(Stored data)

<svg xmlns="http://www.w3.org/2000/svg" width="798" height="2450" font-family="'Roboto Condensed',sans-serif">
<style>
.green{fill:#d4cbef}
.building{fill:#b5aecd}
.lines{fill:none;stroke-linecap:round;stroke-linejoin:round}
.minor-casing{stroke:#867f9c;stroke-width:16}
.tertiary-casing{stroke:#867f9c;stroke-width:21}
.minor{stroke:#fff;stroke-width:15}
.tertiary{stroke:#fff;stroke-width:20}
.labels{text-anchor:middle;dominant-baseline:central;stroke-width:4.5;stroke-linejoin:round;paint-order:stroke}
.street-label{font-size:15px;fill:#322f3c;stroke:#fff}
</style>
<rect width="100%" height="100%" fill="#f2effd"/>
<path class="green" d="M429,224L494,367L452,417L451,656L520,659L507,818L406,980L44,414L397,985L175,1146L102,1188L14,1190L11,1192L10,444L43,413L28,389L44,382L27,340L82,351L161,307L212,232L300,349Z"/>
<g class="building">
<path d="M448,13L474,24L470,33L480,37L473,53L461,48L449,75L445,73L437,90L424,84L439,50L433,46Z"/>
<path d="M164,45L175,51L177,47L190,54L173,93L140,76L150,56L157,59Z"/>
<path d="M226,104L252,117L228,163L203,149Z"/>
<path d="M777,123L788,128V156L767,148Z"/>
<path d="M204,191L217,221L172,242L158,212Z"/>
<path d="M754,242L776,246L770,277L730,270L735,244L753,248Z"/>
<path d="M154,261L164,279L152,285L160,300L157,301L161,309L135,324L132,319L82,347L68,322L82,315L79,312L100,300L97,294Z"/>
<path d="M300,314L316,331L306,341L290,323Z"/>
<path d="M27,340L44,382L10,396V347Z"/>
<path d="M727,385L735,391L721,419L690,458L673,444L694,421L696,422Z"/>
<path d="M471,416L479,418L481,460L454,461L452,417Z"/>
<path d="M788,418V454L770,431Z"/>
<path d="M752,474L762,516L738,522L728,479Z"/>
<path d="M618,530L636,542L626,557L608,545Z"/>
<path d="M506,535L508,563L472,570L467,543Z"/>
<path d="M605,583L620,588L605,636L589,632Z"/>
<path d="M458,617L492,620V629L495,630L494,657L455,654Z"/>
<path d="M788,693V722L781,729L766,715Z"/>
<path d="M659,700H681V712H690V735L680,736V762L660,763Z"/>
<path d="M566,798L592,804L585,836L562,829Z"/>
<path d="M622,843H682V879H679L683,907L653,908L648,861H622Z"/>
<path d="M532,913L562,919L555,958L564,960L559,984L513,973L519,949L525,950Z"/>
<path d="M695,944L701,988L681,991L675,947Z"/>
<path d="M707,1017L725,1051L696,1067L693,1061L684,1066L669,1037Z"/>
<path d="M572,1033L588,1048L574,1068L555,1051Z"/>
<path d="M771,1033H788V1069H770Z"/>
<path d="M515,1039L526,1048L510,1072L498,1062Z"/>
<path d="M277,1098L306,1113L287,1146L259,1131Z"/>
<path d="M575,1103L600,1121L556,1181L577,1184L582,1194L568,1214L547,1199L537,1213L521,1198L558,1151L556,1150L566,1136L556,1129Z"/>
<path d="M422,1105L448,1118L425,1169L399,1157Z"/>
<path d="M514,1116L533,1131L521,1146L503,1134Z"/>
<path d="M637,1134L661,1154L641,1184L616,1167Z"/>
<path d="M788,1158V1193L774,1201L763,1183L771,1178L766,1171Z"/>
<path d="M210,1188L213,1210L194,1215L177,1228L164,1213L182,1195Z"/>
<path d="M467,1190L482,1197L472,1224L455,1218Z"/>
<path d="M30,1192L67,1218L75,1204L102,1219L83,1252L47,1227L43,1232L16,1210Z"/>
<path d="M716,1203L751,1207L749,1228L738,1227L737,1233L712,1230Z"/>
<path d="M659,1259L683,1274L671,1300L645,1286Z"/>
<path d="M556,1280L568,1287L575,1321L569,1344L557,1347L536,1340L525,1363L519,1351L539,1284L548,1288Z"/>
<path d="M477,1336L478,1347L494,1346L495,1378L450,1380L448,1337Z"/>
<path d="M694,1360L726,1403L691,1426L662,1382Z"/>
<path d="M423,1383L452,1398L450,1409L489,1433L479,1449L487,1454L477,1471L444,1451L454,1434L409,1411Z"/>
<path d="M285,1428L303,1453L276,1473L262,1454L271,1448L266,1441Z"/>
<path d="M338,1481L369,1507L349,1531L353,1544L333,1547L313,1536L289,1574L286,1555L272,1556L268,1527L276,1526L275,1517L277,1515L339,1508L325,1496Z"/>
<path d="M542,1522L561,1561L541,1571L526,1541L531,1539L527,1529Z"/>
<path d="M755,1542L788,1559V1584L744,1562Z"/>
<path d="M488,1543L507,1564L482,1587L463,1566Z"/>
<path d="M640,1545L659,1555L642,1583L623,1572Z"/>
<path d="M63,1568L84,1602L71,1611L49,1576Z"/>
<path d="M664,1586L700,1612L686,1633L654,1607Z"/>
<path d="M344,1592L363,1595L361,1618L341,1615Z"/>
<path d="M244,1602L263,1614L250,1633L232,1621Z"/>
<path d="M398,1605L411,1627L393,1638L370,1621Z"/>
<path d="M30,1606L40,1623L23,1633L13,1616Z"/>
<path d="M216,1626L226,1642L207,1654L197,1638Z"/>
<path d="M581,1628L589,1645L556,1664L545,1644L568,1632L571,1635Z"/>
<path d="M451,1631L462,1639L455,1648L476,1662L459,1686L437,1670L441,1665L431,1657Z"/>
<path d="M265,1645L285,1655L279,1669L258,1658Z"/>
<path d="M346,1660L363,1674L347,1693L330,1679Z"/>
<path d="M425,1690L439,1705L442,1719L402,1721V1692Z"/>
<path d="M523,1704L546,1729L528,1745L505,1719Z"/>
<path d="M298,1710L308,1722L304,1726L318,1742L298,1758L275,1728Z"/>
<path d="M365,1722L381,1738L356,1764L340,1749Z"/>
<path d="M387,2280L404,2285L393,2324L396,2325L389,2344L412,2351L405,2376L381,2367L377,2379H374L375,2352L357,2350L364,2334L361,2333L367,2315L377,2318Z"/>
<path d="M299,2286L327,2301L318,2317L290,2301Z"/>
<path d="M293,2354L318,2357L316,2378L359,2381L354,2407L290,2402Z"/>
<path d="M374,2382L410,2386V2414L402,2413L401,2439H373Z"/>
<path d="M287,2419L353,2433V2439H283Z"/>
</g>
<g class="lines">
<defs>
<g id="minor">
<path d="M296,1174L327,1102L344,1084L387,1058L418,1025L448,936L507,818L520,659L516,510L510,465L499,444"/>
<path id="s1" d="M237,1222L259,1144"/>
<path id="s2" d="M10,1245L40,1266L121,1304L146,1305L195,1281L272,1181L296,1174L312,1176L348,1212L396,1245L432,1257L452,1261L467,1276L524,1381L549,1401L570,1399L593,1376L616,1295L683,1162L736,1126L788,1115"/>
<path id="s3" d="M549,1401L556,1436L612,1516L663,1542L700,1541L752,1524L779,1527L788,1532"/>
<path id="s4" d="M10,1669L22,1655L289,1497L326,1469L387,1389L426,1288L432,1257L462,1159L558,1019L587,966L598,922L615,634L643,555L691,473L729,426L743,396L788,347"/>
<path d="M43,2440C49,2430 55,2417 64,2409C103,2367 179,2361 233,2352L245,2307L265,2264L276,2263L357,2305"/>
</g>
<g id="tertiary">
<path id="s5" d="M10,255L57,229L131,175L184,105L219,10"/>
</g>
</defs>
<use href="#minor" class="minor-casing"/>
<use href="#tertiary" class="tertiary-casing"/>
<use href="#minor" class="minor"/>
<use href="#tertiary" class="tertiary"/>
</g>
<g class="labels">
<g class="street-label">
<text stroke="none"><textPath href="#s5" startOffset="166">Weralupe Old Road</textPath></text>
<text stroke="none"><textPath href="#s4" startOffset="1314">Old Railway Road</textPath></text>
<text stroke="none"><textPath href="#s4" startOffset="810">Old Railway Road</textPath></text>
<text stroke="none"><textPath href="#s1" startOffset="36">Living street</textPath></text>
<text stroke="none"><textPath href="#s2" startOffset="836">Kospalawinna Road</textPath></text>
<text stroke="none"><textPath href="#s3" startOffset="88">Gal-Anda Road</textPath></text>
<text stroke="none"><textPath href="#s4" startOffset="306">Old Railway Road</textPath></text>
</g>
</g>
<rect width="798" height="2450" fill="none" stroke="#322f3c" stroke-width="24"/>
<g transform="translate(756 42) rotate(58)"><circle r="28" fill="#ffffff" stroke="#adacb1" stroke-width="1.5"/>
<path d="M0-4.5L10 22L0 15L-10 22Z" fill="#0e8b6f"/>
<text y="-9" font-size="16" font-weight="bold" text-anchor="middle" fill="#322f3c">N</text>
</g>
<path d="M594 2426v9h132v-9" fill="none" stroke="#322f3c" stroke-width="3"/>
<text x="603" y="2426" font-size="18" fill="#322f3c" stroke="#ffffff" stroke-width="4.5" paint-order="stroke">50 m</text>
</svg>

» **What the exercise asks**:
Copy out, in full, each line above that has the word "lines" in it.

» **Output of the task**:
.lines{fill:none;stroke-linecap:round;stroke-linejoin:round}
<g class="lines">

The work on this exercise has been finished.